Bir gün önce kâğıda yazdığım dileklerin… yavaş yavaş gerçekleşmeye başladığını gördüm.
İlk olarak herkesin sağlıklı olduğunu fark ettim. Annem, babam, sevdiklerim… hepsi gülümsüyordu. İçim huzurla doldu. Sonra antrenman saatimin geldiğini hatırladım. Ama bu sefer her zamanki kulübüme değil, Fenerbahçe’nin altyapısına gidiyordum! Bu nasıl olmuştu? Gerçekten hayallerim mi gerçekleşiyordu?
Sürprizler bununla bitmemişti. Evimizin önünde her zamanki arabamız yerine, parlak siyah bir Range Rover duruyordu. Anahtarı bana aitti! Direksiyona geçtiğimde kalbim hızla atıyordu.
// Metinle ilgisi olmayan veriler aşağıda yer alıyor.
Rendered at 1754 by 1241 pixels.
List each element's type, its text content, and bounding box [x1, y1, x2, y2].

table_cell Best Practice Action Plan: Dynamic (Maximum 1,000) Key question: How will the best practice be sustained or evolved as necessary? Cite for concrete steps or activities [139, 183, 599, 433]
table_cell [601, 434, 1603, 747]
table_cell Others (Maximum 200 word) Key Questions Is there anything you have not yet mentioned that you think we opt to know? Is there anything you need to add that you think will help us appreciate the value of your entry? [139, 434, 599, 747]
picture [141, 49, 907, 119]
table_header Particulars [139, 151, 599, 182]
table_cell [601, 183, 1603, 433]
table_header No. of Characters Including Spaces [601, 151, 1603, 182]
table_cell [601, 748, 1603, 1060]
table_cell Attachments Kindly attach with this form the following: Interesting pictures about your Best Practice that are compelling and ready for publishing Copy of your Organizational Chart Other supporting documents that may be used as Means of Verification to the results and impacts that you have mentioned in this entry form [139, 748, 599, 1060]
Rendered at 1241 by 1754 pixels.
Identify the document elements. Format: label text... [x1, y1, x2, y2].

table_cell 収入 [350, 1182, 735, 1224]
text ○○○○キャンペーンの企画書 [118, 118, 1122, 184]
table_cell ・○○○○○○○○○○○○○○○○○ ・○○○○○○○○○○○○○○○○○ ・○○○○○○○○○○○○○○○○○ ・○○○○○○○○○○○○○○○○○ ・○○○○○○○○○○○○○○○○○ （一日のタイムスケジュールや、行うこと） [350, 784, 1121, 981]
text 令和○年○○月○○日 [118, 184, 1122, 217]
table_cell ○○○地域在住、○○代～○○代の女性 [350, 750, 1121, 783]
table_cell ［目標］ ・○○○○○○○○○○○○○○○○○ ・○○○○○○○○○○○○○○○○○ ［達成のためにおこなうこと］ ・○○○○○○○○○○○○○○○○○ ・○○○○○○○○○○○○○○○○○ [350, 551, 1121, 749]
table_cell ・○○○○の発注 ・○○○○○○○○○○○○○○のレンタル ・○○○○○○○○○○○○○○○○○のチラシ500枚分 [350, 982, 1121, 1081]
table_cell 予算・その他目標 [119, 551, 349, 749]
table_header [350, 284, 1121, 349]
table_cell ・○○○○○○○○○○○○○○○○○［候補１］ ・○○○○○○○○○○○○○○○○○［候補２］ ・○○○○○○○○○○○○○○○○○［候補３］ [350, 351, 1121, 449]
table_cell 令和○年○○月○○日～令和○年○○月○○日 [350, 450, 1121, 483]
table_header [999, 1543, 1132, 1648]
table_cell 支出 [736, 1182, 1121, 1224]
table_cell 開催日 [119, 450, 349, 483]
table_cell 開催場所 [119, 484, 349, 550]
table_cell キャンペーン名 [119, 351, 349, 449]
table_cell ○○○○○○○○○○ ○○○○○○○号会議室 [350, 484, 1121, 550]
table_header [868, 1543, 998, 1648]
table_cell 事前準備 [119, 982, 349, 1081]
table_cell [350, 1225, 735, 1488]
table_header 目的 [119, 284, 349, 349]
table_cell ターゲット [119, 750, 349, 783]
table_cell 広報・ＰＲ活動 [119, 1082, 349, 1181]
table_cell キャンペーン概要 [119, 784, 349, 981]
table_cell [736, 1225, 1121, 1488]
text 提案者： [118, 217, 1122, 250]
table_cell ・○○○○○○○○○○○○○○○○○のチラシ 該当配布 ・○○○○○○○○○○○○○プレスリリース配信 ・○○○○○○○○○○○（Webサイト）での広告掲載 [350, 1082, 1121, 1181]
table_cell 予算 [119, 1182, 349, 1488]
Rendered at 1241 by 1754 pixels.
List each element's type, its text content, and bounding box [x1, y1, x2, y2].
Ve evimiz… artık iki katlı, bahçesinde palmiye ağaçları olan, kocaman havuzlu bir villa olmuştu. Sabah güneşi odaya vuruyor, perdeler rüzgârla hafif hafif dalgalanıyordu. Her şey rüya gibiydi ama çok gerçekti.
Hayatım bir anda değişmişti. Ve bu değişimin, Hıdırellez gecesi kalbimden geçip kâğıda dökülen dileklerle başladığını artık biliyordum.
O an anladım ki dilekler sadece yazmakla kalmaz, inanmakla da gerçekleşirmiş.